Les sons Modalys purs m’intéressent peu car je les trouve assez peu musicaux. J’ai donc passé beaucoup de temps à les « recomposer », en les combinant à de multiples sources sonores obtenues soit par synthèse, soit par traitements, soit, tout simplement, échantillonnés à partir d’enregistrements d’instruments réels. Ils sont joués en temps réels, et modulés en fonction du jeu et de la frappe de l’instrumentiste. C’est valable pour les percussionnistes comme pour les pianistes. C’est pour cela qu’on a imaginé le dispositif, dont je parlais tout à l’heure, de clavier MIDI fixés devant le clavier réel du piano. Ce dispositif répond d’ailleurs à celui qui sert dans la pièce de Magnus Lindberg, que vous mentionnez, même si Lindberg a recours à des claviers MIDI qui se superposent à celui du piano. Grâce à l’Ircam, j’ai pu utiliser des claviers au toucher lourd, plus « pianistique », dont la disposition permet un jeu beaucoup plus naturel. Pour revenir à votre question concernant l’héritage de Stockhausen, le doublement des sources (deux pianos, deux percussionnistes) ajoute au principe de Kontakte une idée de spatialisation, que j’exploite avec un jeu responsorial un peu boulézien – sans parler des possibilités des instruments augmentés en termes d’interactions (captations et réinjections dans les pianos, captations croisées, d’un piano vers un autre, captations de percussions réinjectées après transformations dans les pianos ou les grosses peaux), de traitements en temps réel, et de diffusion de fichiers sons écrits en amont. Quant au Bartók, c’est une pièce que j’ai jouée, comme beaucoup de pianistes, mais, du point de vue compositionnel, la référence est plus lointaine.

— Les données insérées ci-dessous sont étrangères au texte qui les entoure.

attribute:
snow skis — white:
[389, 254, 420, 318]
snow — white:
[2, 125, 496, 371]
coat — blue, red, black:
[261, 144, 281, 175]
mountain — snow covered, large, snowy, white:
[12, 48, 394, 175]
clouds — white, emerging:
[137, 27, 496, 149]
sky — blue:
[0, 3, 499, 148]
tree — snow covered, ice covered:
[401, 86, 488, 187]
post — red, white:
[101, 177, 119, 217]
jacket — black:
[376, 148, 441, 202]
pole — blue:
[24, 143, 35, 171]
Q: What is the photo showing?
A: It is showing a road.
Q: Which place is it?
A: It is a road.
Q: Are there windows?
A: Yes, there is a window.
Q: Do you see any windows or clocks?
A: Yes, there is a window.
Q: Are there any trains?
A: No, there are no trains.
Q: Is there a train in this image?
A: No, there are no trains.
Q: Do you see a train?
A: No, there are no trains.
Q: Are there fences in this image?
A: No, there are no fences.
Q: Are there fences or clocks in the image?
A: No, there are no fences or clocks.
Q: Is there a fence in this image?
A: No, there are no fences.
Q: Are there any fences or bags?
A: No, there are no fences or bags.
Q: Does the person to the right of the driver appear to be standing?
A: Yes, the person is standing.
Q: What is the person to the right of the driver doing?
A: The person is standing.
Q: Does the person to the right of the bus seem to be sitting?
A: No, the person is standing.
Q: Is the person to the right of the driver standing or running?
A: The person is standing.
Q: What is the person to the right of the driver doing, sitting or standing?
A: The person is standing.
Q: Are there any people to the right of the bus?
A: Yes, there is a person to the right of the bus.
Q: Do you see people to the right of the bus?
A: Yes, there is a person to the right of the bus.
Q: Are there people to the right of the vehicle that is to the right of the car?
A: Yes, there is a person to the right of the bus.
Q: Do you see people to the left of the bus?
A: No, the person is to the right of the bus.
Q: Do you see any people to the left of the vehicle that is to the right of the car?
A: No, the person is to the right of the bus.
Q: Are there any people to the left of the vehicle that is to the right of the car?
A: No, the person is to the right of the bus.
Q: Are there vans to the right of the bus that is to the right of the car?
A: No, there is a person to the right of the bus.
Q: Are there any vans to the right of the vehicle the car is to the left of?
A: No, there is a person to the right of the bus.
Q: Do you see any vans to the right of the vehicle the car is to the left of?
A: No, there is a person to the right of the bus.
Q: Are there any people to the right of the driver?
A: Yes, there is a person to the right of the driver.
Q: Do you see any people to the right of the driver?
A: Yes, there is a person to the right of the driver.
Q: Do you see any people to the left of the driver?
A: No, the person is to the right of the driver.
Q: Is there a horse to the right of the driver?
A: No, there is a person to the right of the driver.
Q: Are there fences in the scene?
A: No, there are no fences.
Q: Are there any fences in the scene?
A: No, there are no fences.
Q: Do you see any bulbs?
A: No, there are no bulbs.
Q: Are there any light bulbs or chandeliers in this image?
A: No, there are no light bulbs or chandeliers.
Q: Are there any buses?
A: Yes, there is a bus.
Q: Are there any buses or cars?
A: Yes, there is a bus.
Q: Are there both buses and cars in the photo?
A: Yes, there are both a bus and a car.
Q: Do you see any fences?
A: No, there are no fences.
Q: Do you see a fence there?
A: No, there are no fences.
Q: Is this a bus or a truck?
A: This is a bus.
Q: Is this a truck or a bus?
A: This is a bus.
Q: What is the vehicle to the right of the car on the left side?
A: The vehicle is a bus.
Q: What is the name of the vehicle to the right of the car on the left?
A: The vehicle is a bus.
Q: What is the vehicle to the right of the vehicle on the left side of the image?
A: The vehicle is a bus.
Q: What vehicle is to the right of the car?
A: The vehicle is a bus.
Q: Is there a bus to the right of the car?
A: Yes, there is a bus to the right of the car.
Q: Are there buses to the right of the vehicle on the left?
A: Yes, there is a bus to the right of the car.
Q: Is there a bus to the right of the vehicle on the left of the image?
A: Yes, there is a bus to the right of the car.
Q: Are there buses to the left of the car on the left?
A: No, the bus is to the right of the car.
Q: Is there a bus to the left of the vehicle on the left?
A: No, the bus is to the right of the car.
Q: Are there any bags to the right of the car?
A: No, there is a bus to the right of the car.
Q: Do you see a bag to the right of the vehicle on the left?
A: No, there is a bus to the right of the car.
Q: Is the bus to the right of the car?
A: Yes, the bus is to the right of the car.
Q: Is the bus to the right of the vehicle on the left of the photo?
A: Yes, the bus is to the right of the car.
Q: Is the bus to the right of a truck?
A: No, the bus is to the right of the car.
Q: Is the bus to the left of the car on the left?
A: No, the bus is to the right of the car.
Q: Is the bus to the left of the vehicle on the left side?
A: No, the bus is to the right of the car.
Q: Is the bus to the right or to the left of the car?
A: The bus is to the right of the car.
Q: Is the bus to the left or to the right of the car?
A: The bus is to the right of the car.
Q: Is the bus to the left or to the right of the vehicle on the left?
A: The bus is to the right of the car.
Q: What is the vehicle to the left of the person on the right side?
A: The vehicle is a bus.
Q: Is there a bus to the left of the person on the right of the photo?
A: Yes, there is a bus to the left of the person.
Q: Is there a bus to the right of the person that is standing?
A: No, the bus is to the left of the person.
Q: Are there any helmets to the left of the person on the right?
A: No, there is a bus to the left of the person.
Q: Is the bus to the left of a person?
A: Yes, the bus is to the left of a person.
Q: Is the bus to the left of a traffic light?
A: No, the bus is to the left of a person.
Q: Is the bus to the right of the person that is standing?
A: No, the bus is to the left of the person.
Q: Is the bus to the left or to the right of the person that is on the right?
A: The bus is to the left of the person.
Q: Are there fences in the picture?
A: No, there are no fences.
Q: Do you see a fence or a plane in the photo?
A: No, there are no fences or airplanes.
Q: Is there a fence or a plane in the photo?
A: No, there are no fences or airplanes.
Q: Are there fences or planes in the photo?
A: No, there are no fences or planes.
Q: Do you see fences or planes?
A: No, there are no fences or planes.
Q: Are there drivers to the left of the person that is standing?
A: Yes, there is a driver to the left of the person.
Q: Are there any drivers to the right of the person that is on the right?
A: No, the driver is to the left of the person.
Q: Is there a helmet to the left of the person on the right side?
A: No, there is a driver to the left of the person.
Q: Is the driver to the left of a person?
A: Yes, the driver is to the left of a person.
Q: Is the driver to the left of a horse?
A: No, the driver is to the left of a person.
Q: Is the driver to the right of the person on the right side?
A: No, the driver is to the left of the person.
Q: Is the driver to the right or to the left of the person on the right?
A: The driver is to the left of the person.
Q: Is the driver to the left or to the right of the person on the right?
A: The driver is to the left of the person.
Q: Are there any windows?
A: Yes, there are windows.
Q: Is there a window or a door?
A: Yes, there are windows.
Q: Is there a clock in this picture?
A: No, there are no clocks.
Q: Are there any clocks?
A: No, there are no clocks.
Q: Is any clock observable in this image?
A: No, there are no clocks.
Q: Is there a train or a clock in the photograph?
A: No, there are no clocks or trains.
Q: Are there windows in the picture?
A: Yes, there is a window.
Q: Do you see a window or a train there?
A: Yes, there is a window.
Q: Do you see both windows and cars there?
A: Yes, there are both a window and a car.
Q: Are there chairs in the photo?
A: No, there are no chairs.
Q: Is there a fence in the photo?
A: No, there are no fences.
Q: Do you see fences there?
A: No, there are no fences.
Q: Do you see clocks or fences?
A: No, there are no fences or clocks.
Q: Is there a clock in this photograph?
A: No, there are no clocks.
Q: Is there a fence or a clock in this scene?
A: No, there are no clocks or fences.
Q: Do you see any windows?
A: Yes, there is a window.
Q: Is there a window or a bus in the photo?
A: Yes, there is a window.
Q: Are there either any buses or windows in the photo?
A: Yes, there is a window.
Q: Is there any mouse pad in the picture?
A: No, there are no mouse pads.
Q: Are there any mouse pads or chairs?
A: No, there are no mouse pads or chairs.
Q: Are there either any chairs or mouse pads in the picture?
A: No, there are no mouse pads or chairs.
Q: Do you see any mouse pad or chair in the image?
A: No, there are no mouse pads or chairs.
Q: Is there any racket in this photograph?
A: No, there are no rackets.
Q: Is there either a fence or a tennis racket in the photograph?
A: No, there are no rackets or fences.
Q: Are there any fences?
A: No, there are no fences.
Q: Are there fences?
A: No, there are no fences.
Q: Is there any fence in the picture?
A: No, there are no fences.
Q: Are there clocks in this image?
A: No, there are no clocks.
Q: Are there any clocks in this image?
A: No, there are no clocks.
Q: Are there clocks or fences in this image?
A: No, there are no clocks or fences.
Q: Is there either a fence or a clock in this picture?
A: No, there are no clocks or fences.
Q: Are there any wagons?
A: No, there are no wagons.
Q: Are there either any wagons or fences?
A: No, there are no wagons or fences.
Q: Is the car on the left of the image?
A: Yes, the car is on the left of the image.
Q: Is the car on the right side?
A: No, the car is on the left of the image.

De manière générale, comment abordez-vous et vous appropriez-vous un nouvel outil d’informatique musicale ?
La question est vaste. Je ne suis pas un spécialiste de l’électronique. Je suis avant tout un compositeur instrumental. Et, comme tous les compositeurs, écrire pour l’électronique me prend un temps considérable. Elle représente néanmoins une part non négligeable de mon travail. À ce titre, mon approche a beaucoup évolué. Par exemple, aujourd’hui, lorsque je joue Strophe 1, ma première pièce pour piano et électronique, c’est quasiment sans temps réel. J’en ai d’ailleurs réalisé une version avec deux fichiers audios afin de la jouer facilement, un peu partout, simplement avec mon ordinateur. En 2016, pour Strophe 3 à l’Ircam, au contraire, ce n’est quasiment que du temps réel. C’était un défi pour moi : je voulais essayer de retrouver et d’adapter une écriture électronique très instrumentale, donc toujours gérée par l’instrumentiste, dans la composition et la gestion du temps musical, et non des systèmes électroniques qu’il fallait suivre. Cette mise en œuvre est parfois très délicate : le temps réel peut en effet être assez contraignant au sens où, justement, il faut laisser le temps aux processus de faire leur œuvre. Dans tous les cas, je ne considère pas l’électronique comme une couche supplémentaire, qui se surimpose au discours : c’est la possibilité d’un discours en soi. Surtout ici : mon réalisateur en informatique musicale, Benjamin Lévy, a d’ailleurs fait un travail formidable à cet égard, et m’a considérablement aidé en me canalisant et en me permettant d’explorer nombre de concepts dont je n’étais pas familier. C’est un problème parce que, quand je découvre un nouvel outil, je suis comme un gosse : je peux me perdre dans l’exploration de ses possibilités et dans l’improvisation sur les matériaux générés – pour Catharsis, cela a surtout été le cas pour les percussions augmentées, que j’utilise là pour la première fois.